Source records:
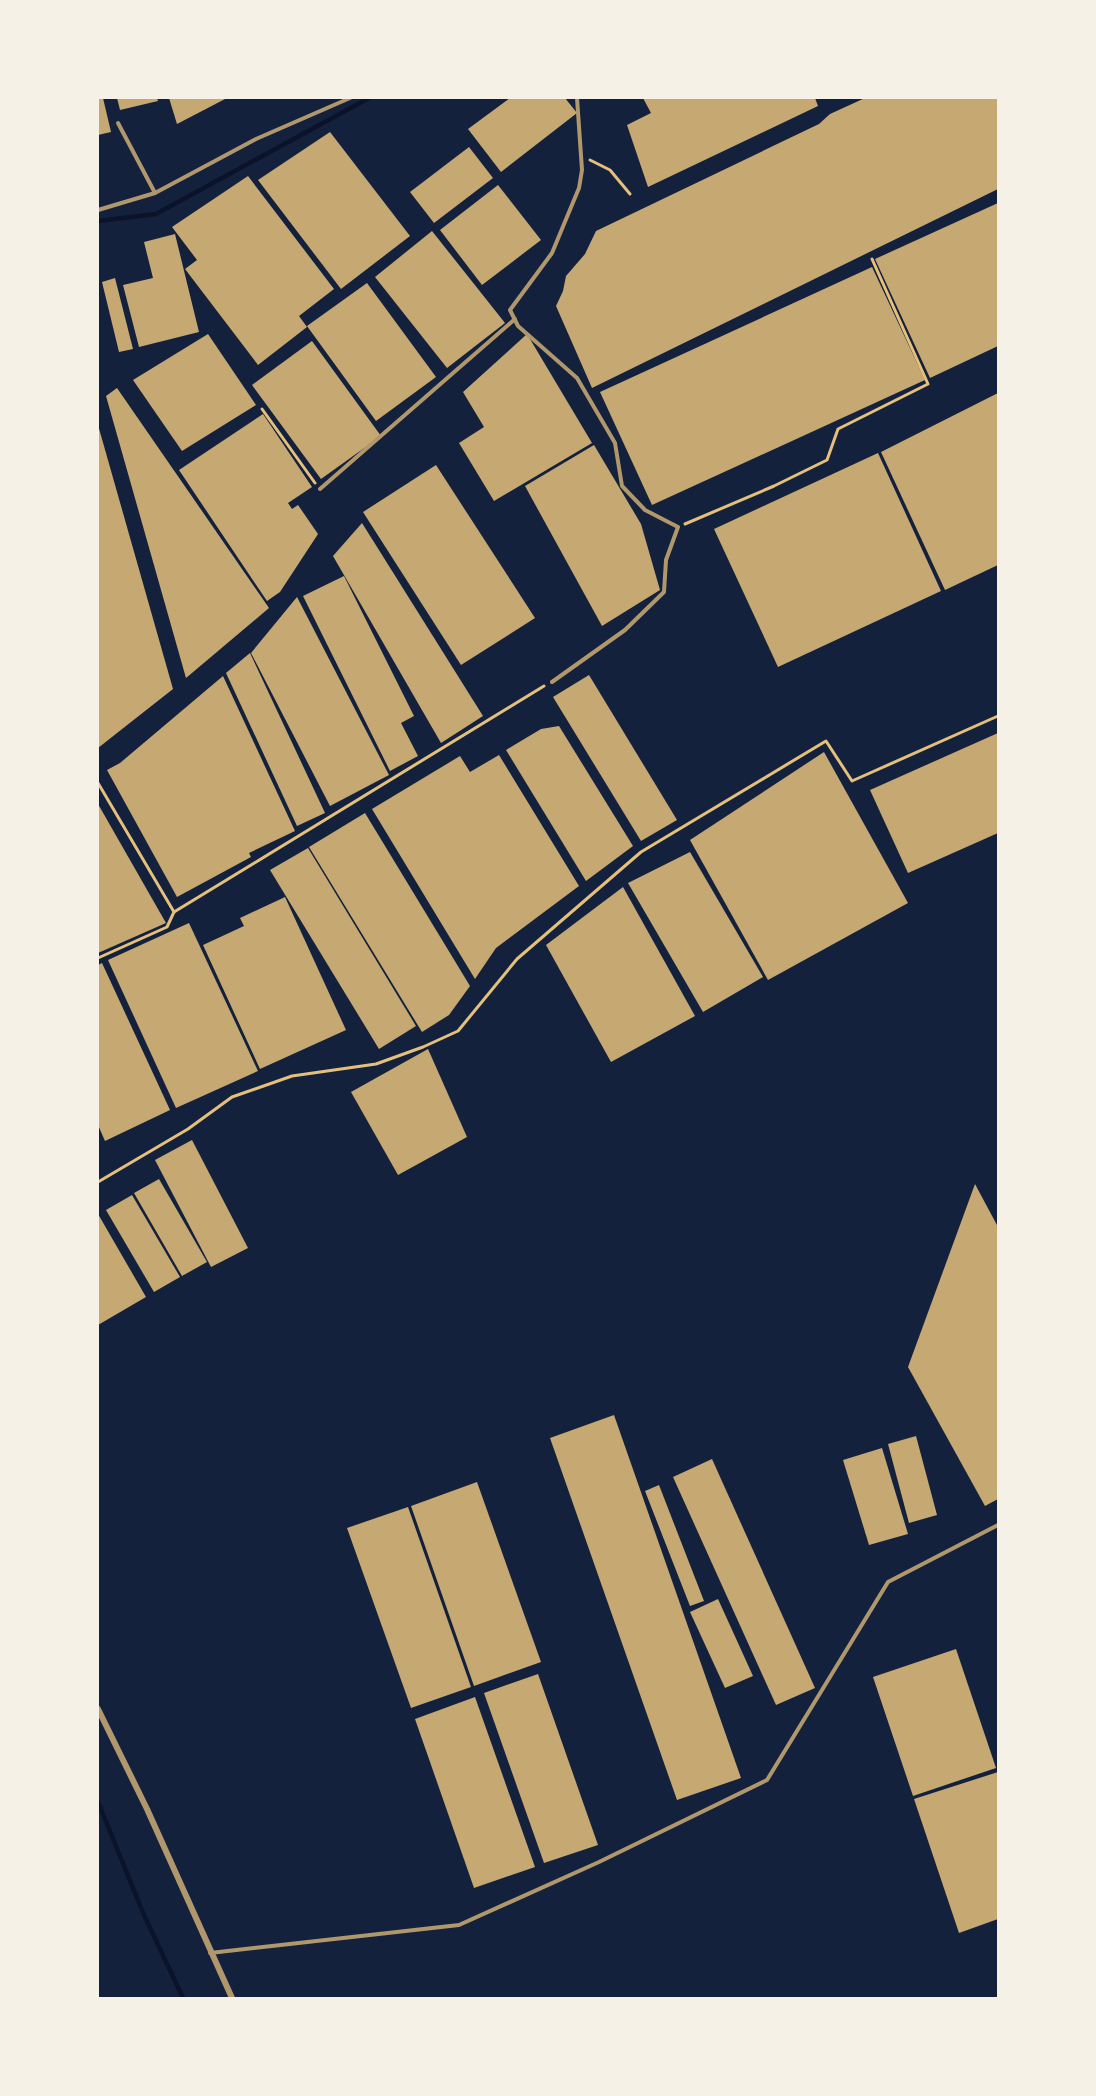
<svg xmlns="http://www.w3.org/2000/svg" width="1096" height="2096" font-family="'Public Sans',sans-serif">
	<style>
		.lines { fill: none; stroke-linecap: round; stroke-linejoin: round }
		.stream { stroke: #0b132b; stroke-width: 4.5 }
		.building { fill: #c6a872 }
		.path { stroke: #e5c07b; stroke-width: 3 }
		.service { stroke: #b1986c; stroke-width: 4 }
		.minor { stroke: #b1986c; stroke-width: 6 }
	</style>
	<rect width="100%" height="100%" fill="#14213d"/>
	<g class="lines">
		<g class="stream">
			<polyline points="98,221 156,214 369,98"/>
			<polyline points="98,1802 144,1915 183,1998"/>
		</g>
	</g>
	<g class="building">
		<polygon points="98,98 103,98 111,132 98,135"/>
		<polygon points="117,98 157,98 158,101 120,110"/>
		<polygon points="169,98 227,98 177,124"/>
		<polygon points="510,98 565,98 577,113 501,172 468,129"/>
		<polygon points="643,98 815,98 818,106 648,187 627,125 651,113"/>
		<polygon points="865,98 998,98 998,189 592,388 556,306 563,291 566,276 585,254 596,231 819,124 830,114"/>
		<polygon points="330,132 410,236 341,289 258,180"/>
		<polygon points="469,147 493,178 434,223 410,192"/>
		<polygon points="248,176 334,289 299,316 307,327 258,365 185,269 197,260 172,227"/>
		<polygon points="498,185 541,240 482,285 440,230"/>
		<polygon points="998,203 998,346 930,378 875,259"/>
		<polygon points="432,231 505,323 447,368 375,277"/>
		<polygon points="175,234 199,332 139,347 123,285 153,278 144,242"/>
		<polygon points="872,267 925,380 652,505 600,392"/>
		<polygon points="115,278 133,349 119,352 102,282"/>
		<polygon points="367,283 436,377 376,421 307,326"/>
		<polygon points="208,334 256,405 182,451 133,380"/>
		<polygon points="527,334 592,443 494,501 459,443 484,427 463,392"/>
		<polygon points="312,341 381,436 321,479 252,385"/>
		<polygon points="117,388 269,608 186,678 106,396"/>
		<polygon points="998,393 998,565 945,590 881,452"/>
		<polygon points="263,414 312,487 288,503 292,509 298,505 318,534 280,592 267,601 179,470"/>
		<polygon points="98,425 173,689 98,748"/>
		<polygon points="594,445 641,524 660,590 602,626 525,486"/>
		<polygon points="878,453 941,591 778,667 714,529"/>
		<polygon points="436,465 535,618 461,665 363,512"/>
		<polygon points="362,523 483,716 441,743 333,556"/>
		<polygon points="344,576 414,716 401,723 418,756 390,771 303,596"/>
		<polygon points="297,597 389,775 330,806 251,653"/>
		<polygon points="250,653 325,813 297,826 226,673"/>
		<polygon points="589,675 677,820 641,841 553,697"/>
		<polygon points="223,676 295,831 249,853 251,857 177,897 107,770 120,763"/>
		<polygon points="559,726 633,846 586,881 506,750 541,729"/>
		<polygon points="998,733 998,833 908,873 870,790"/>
		<polygon points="824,752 908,903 768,980 690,840"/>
		<polygon points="499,755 579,886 496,948 475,979 372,809 460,756 470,772"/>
		<polygon points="98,804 166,923 98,953"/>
		<polygon points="365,813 470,986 449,1015 422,1032 309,847"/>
		<polygon points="308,848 416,1026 379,1049 270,870"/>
		<polygon points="690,852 763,977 703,1012 628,883"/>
		<polygon points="623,887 695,1016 611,1062 546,945"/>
		<polygon points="285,897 346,1030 260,1069 203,945 244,926 240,918"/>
		<polygon points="189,923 258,1071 176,1108 108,960"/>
		<polygon points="102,963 170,1110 105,1141 98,1125 98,965"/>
		<polygon points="428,1049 467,1137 398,1175 351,1092"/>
		<polygon points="192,1140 248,1248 211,1267 155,1160"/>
		<polygon points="159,1179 207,1262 182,1276 134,1193"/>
		<polygon points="975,1184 998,1227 998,1499 985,1506 908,1367"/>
		<polygon points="132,1195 180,1277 154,1292 106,1210"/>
		<polygon points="98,1214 146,1297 98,1325"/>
		<polygon points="614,1415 741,1778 677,1800 550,1438"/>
		<polygon points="916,1436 937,1515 909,1523 888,1444"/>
		<polygon points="882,1448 908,1534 869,1545 843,1460"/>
		<polygon points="712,1459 815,1688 776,1705 673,1477"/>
		<polygon points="477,1482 541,1662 474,1686 411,1506"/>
		<polygon points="659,1485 704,1601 690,1606 645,1491"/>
		<polygon points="408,1507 471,1687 411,1708 347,1528"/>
		<polygon points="718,1599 753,1676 725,1688 690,1612"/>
		<polygon points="956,1649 996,1768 913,1796 873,1677"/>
		<polygon points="538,1674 598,1845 544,1863 484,1693"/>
		<polygon points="475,1697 535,1867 474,1888 415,1719"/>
		<polygon points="998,1772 998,1919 959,1933 914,1799"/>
	</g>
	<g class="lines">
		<g class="path">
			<polyline points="590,160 610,170 630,194"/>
			<polyline points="262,409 315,483"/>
			<polyline points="685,524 774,486 827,460 838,429 928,384 872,259"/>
			<polyline points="98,783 174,912"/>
			<polyline points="98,958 167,927 174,912 544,686"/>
			<polyline points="98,1182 188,1129 232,1097 292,1076 376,1064 423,1047 458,1031 517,959 641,852 826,741 852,781 998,716"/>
		</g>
		<g class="service">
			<polyline points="118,123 155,193"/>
			<polyline points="98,210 155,193 256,139 350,98"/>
			<polyline points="320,489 515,319"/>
			<polyline points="552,682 625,630 664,592 666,560 678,527 645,510 622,486 615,443 577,378 518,326 510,310 552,253 579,188 582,170 577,98"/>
			<polyline points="210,1953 459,1925 599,1862 767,1780 888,1582 998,1525"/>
		</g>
		<polyline class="minor" points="98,1709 147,1809 232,1998"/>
	</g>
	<rect width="1096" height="2096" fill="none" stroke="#f6f1e7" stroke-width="198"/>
</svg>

§ Exercise directions:
The records above should be returned exactly; no image belongs in the copy.

§ Reply:
<svg xmlns="http://www.w3.org/2000/svg" width="1096" height="2096" font-family="'Public Sans',sans-serif">
	<style>
		.lines { fill: none; stroke-linecap: round; stroke-linejoin: round }
		.stream { stroke: #0b132b; stroke-width: 4.5 }
		.building { fill: #c6a872 }
		.path { stroke: #e5c07b; stroke-width: 3 }
		.service { stroke: #b1986c; stroke-width: 4 }
		.minor { stroke: #b1986c; stroke-width: 6 }
	</style>
	<rect width="100%" height="100%" fill="#14213d"/>
	<g class="lines">
		<g class="stream">
			<polyline points="98,221 156,214 369,98"/>
			<polyline points="98,1802 144,1915 183,1998"/>
		</g>
	</g>
	<g class="building">
		<polygon points="98,98 103,98 111,132 98,135"/>
		<polygon points="117,98 157,98 158,101 120,110"/>
		<polygon points="169,98 227,98 177,124"/>
		<polygon points="510,98 565,98 577,113 501,172 468,129"/>
		<polygon points="643,98 815,98 818,106 648,187 627,125 651,113"/>
		<polygon points="865,98 998,98 998,189 592,388 556,306 563,291 566,276 585,254 596,231 819,124 830,114"/>
		<polygon points="330,132 410,236 341,289 258,180"/>
		<polygon points="469,147 493,178 434,223 410,192"/>
		<polygon points="248,176 334,289 299,316 307,327 258,365 185,269 197,260 172,227"/>
		<polygon points="498,185 541,240 482,285 440,230"/>
		<polygon points="998,203 998,346 930,378 875,259"/>
		<polygon points="432,231 505,323 447,368 375,277"/>
		<polygon points="175,234 199,332 139,347 123,285 153,278 144,242"/>
		<polygon points="872,267 925,380 652,505 600,392"/>
		<polygon points="115,278 133,349 119,352 102,282"/>
		<polygon points="367,283 436,377 376,421 307,326"/>
		<polygon points="208,334 256,405 182,451 133,380"/>
		<polygon points="527,334 592,443 494,501 459,443 484,427 463,392"/>
		<polygon points="312,341 381,436 321,479 252,385"/>
		<polygon points="117,388 269,608 186,678 106,396"/>
		<polygon points="998,393 998,565 945,590 881,452"/>
		<polygon points="263,414 312,487 288,503 292,509 298,505 318,534 280,592 267,601 179,470"/>
		<polygon points="98,425 173,689 98,748"/>
		<polygon points="594,445 641,524 660,590 602,626 525,486"/>
		<polygon points="878,453 941,591 778,667 714,529"/>
		<polygon points="436,465 535,618 461,665 363,512"/>
		<polygon points="362,523 483,716 441,743 333,556"/>
		<polygon points="344,576 414,716 401,723 418,756 390,771 303,596"/>
		<polygon points="297,597 389,775 330,806 251,653"/>
		<polygon points="250,653 325,813 297,826 226,673"/>
		<polygon points="589,675 677,820 641,841 553,697"/>
		<polygon points="223,676 295,831 249,853 251,857 177,897 107,770 120,763"/>
		<polygon points="559,726 633,846 586,881 506,750 541,729"/>
		<polygon points="998,733 998,833 908,873 870,790"/>
		<polygon points="824,752 908,903 768,980 690,840"/>
		<polygon points="499,755 579,886 496,948 475,979 372,809 460,756 470,772"/>
		<polygon points="98,804 166,923 98,953"/>
		<polygon points="365,813 470,986 449,1015 422,1032 309,847"/>
		<polygon points="308,848 416,1026 379,1049 270,870"/>
		<polygon points="690,852 763,977 703,1012 628,883"/>
		<polygon points="623,887 695,1016 611,1062 546,945"/>
		<polygon points="285,897 346,1030 260,1069 203,945 244,926 240,918"/>
		<polygon points="189,923 258,1071 176,1108 108,960"/>
		<polygon points="102,963 170,1110 105,1141 98,1125 98,965"/>
		<polygon points="428,1049 467,1137 398,1175 351,1092"/>
		<polygon points="192,1140 248,1248 211,1267 155,1160"/>
		<polygon points="159,1179 207,1262 182,1276 134,1193"/>
		<polygon points="975,1184 998,1227 998,1499 985,1506 908,1367"/>
		<polygon points="132,1195 180,1277 154,1292 106,1210"/>
		<polygon points="98,1214 146,1297 98,1325"/>
		<polygon points="614,1415 741,1778 677,1800 550,1438"/>
		<polygon points="916,1436 937,1515 909,1523 888,1444"/>
		<polygon points="882,1448 908,1534 869,1545 843,1460"/>
		<polygon points="712,1459 815,1688 776,1705 673,1477"/>
		<polygon points="477,1482 541,1662 474,1686 411,1506"/>
		<polygon points="659,1485 704,1601 690,1606 645,1491"/>
		<polygon points="408,1507 471,1687 411,1708 347,1528"/>
		<polygon points="718,1599 753,1676 725,1688 690,1612"/>
		<polygon points="956,1649 996,1768 913,1796 873,1677"/>
		<polygon points="538,1674 598,1845 544,1863 484,1693"/>
		<polygon points="475,1697 535,1867 474,1888 415,1719"/>
		<polygon points="998,1772 998,1919 959,1933 914,1799"/>
	</g>
	<g class="lines">
		<g class="path">
			<polyline points="590,160 610,170 630,194"/>
			<polyline points="262,409 315,483"/>
			<polyline points="685,524 774,486 827,460 838,429 928,384 872,259"/>
			<polyline points="98,783 174,912"/>
			<polyline points="98,958 167,927 174,912 544,686"/>
			<polyline points="98,1182 188,1129 232,1097 292,1076 376,1064 423,1047 458,1031 517,959 641,852 826,741 852,781 998,716"/>
		</g>
		<g class="service">
			<polyline points="118,123 155,193"/>
			<polyline points="98,210 155,193 256,139 350,98"/>
			<polyline points="320,489 515,319"/>
			<polyline points="552,682 625,630 664,592 666,560 678,527 645,510 622,486 615,443 577,378 518,326 510,310 552,253 579,188 582,170 577,98"/>
			<polyline points="210,1953 459,1925 599,1862 767,1780 888,1582 998,1525"/>
		</g>
		<polyline class="minor" points="98,1709 147,1809 232,1998"/>
	</g>
	<rect width="1096" height="2096" fill="none" stroke="#f6f1e7" stroke-width="198"/>
</svg>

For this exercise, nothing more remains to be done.